Task brief = An exact copy of the entries below is required, with all pictures removed.

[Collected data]
======

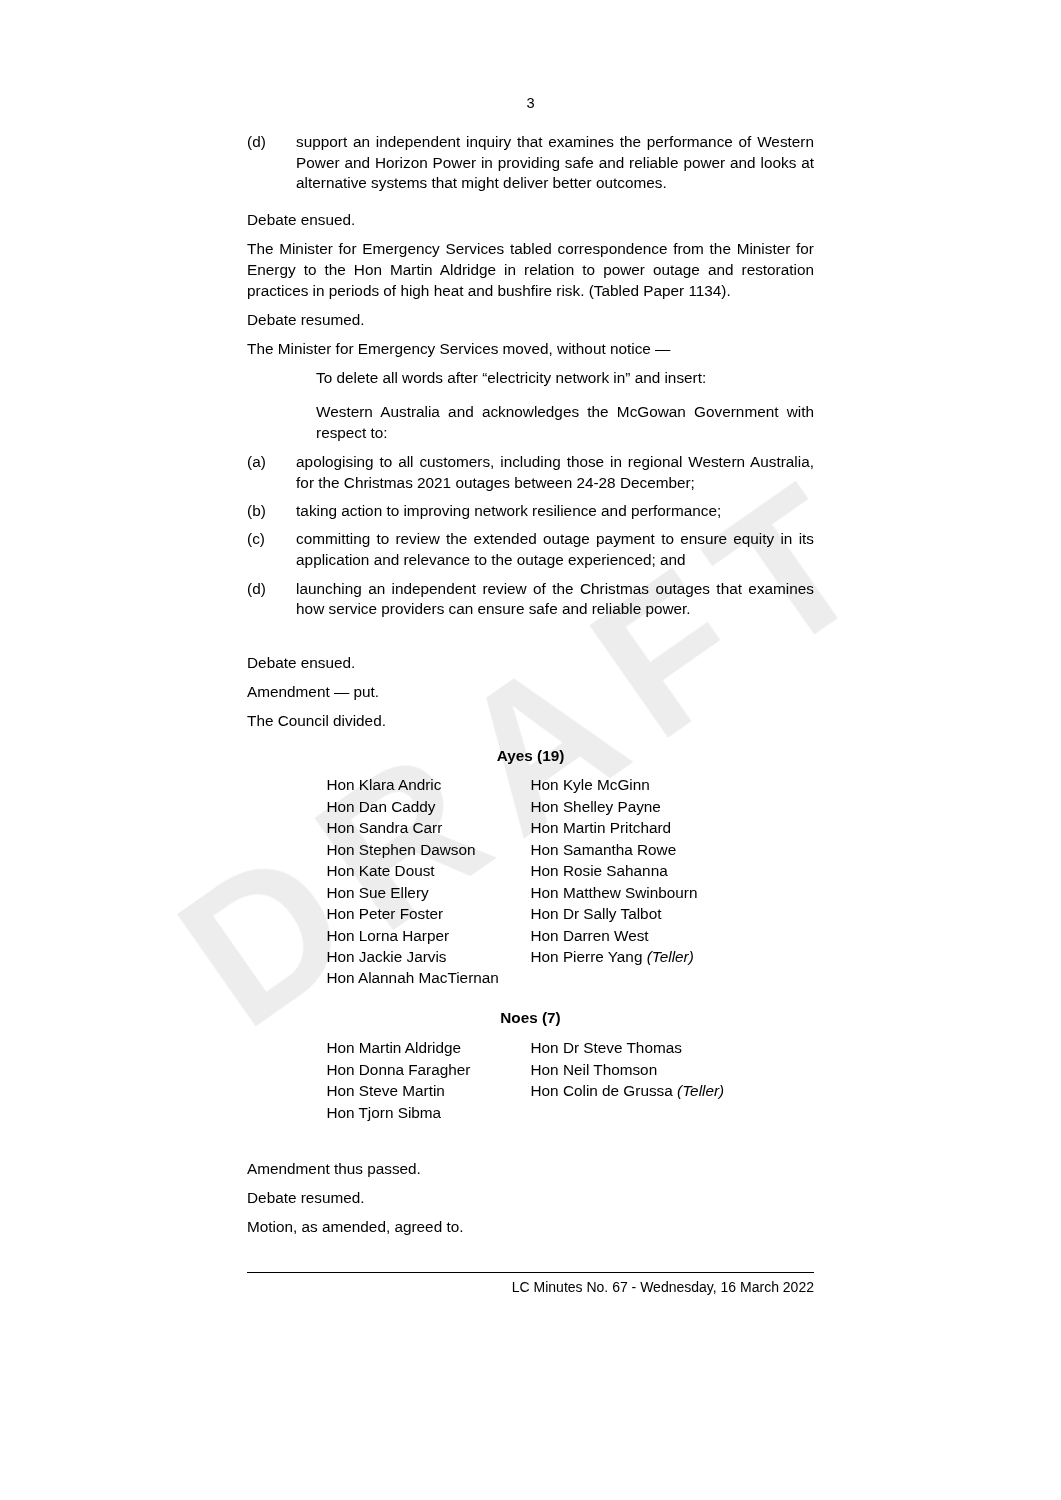DRAFT
3
| (d) | support an independent inquiry that examines the performance of Western Power and Horizon Power in providing safe and reliable power and looks at alternative systems that might deliver better outcomes. |
Debate ensued.
The Minister for Emergency Services tabled correspondence from the Minister for Energy to the Hon Martin Aldridge in relation to power outage and restoration practices in periods of high heat and bushfire risk. (Tabled Paper 1134).
Debate resumed.
The Minister for Emergency Services moved, without notice —
To delete all words after “electricity network in” and insert:
Western Australia and acknowledges the McGowan Government with respect to:
| (a) | apologising to all customers, including those in regional Western Australia, for the Christmas 2021 outages between 24-28 December; |
| (b) | taking action to improving network resilience and performance; |
| (c) | committing to review the extended outage payment to ensure equity in its application and relevance to the outage experienced; and |
| (d) | launching an independent review of the Christmas outages that examines how service providers can ensure safe and reliable power. |
Debate ensued.
Amendment — put.
The Council divided.
Ayes (19)
| Hon Klara Andric | Hon Kyle McGinn |
| Hon Dan Caddy | Hon Shelley Payne |
| Hon Sandra Carr | Hon Martin Pritchard |
| Hon Stephen Dawson | Hon Samantha Rowe |
| Hon Kate Doust | Hon Rosie Sahanna |
| Hon Sue Ellery | Hon Matthew Swinbourn |
| Hon Peter Foster | Hon Dr Sally Talbot |
| Hon Lorna Harper | Hon Darren West |
| Hon Jackie Jarvis | Hon Pierre Yang (Teller) |
| Hon Alannah MacTiernan | |
Noes (7)
| Hon Martin Aldridge | Hon Dr Steve Thomas |
| Hon Donna Faragher | Hon Neil Thomson |
| Hon Steve Martin | Hon Colin de Grussa (Teller) |
| Hon Tjorn Sibma | |
Amendment thus passed.
Debate resumed.
Motion, as amended, agreed to.
LC Minutes No. 67 - Wednesday, 16 March 2022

======

Result below =
DRAFT
3
| (d) | support an independent inquiry that examines the performance of Western Power and Horizon Power in providing safe and reliable power and looks at alternative systems that might deliver better outcomes. |
Debate ensued.
The Minister for Emergency Services tabled correspondence from the Minister for Energy to the Hon Martin Aldridge in relation to power outage and restoration practices in periods of high heat and bushfire risk. (Tabled Paper 1134).
Debate resumed.
The Minister for Emergency Services moved, without notice —
To delete all words after “electricity network in” and insert:
Western Australia and acknowledges the McGowan Government with respect to:
| (a) | apologising to all customers, including those in regional Western Australia, for the Christmas 2021 outages between 24-28 December; |
| (b) | taking action to improving network resilience and performance; |
| (c) | committing to review the extended outage payment to ensure equity in its application and relevance to the outage experienced; and |
| (d) | launching an independent review of the Christmas outages that examines how service providers can ensure safe and reliable power. |
Debate ensued.
Amendment — put.
The Council divided.
Ayes (19)
| Hon Klara Andric | Hon Kyle McGinn |
| Hon Dan Caddy | Hon Shelley Payne |
| Hon Sandra Carr | Hon Martin Pritchard |
| Hon Stephen Dawson | Hon Samantha Rowe |
| Hon Kate Doust | Hon Rosie Sahanna |
| Hon Sue Ellery | Hon Matthew Swinbourn |
| Hon Peter Foster | Hon Dr Sally Talbot |
| Hon Lorna Harper | Hon Darren West |
| Hon Jackie Jarvis | Hon Pierre Yang (Teller) |
| Hon Alannah MacTiernan | |
Noes (7)
| Hon Martin Aldridge | Hon Dr Steve Thomas |
| Hon Donna Faragher | Hon Neil Thomson |
| Hon Steve Martin | Hon Colin de Grussa (Teller) |
| Hon Tjorn Sibma | |
Amendment thus passed.
Debate resumed.
Motion, as amended, agreed to.
LC Minutes No. 67 - Wednesday, 16 March 2022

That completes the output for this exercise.